Lalla Essaydi's refined work belies its subversive, challenging nature. Moroccan-born, Essaydi became an artist after relocating from Saudi Arabia to the United States. She believes her work, with its intimate portrayal of Moroccan women, would not have been possible without distance from her homeland.

In the last decade, Essaydi has risen to international prominence. Though widely acclaimed as a photographer, few are aware she is accomplished in diverse media. Revisions brings together, for the first time, selections from each photographic series, rarely exhibited paintings, and a multimedia installation. While each work and genre speaks volumes on their own, from the ensemble emerges Essaydi's personal narrative and critical reflection on her experience as a liberal Moroccan, Arab, African, and Muslim woman living across cultures. She sees her work as "intersecting with the presence and absence of boundaries--of history, gender, architecture, and culture--that mark spaces of possibility and limitation.
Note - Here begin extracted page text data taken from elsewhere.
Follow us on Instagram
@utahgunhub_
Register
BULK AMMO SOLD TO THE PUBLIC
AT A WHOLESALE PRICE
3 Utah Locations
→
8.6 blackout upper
This is my story as well."

Like others with multifaceted identities, Essaydi confronts expectations founded on historical representations and widely held preconceptions. Unlike others, she interrogates them through creative practice in subtle yet powerful acts of revision.

Biography

Lalla Essaydi
b. 1956, Morocco
Lalla Essaydi's career as an artist began when, as an adult, she moved to France to attend the École des Beaux-Arts (1990-94). She relocated to the United States and received a BFA from Tufts University (1999) and an MFA from the School of the Museum of Fine Arts, Boston (2003). Essaydi lives and works in New York City and Marrakesh, Morocco.